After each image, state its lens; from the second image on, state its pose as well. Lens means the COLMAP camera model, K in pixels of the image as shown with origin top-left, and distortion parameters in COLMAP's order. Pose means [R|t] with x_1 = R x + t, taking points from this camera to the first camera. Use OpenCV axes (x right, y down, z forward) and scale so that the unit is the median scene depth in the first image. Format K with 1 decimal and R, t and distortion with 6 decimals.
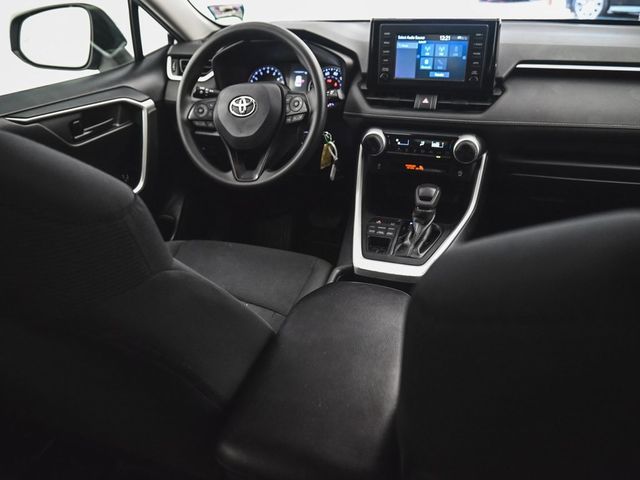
lens RADIAL K [[468.3, 0, 318.0], [0, 468.3, 237.7], [0, 0, 1]] dist [-0.025203, -0.005257]
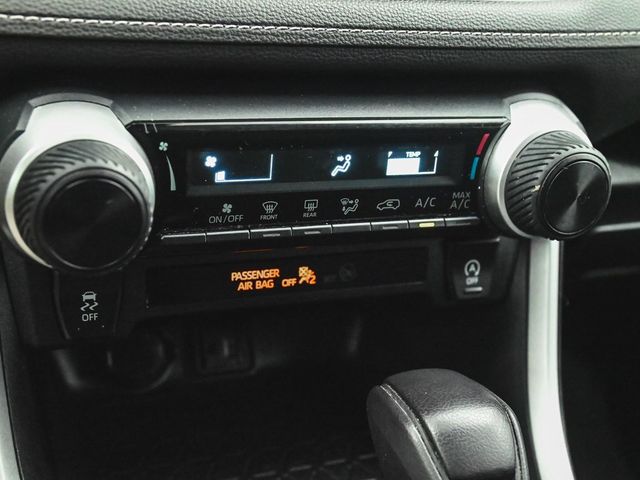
lens RADIAL K [[938.1, 0, 318.1], [0, 938.1, 234.1], [0, 0, 1]] dist [-0.023756, 0.000000]
pose [[0.732274, -0.188885, 0.654291, -0.032755], [0.166448, 0.981268, 0.096992, -0.214468], [-0.660356, 0.037881, 0.749997, 0.735169]]
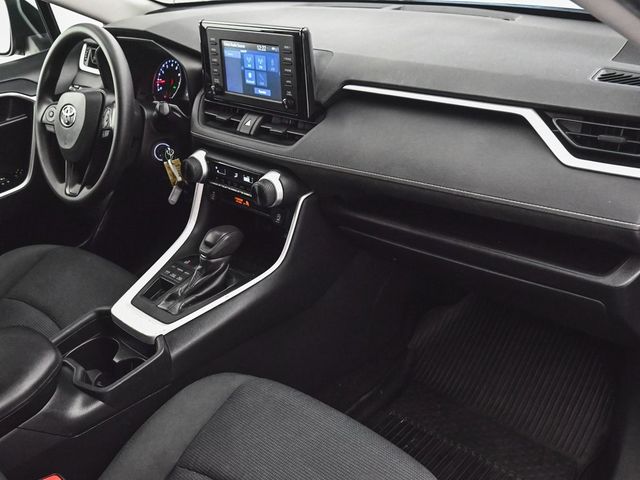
lens RADIAL K [[608.4, 0, 320.9], [0, 608.4, 237.8], [0, 0, 1]] dist [-0.004967, 0.000000]
pose [[0.923200, 0.139819, -0.357983, 0.760896], [-0.131244, 0.990174, 0.048272, -0.166169], [0.361215, 0.002418, 0.932479, 0.066239]]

◇ ◇ ◇ ◇

Convert the records above into a two-column CSV headed text and answer, with one row per record: put the record's wording in text and all of its answers together in answer. Quote each field, replace line breaks with spaces, and leave out the pictures.

text,answer
"After each image, state its lens; from the second image on, state its pose as well. Lens means the COLMAP camera model, K in pixels of the image as shown with origin top-left, and distortion parameters in COLMAP's order. Pose means [R|t] with x_1 = R x + t, taking points from this camera to the first camera. Use OpenCV axes (x right, y down, z forward) and scale so that the unit is the median scene depth in the first image. Format K with 1 decimal and R, t and distortion with 6 decimals.","lens RADIAL K [[468.3, 0, 318.0], [0, 468.3, 237.7], [0, 0, 1]] dist [-0.025203, -0.005257] lens RADIAL K [[938.1, 0, 318.1], [0, 938.1, 234.1], [0, 0, 1]] dist [-0.023756, 0.000000] pose [[0.732274, -0.188885, 0.654291, -0.032755], [0.166448, 0.981268, 0.096992, -0.214468], [-0.660356, 0.037881, 0.749997, 0.735169]] lens RADIAL K [[608.4, 0, 320.9], [0, 608.4, 237.8], [0, 0, 1]] dist [-0.004967, 0.000000] pose [[0.923200, 0.139819, -0.357983, 0.760896], [-0.131244, 0.990174, 0.048272, -0.166169], [0.361215, 0.002418, 0.932479, 0.066239]]"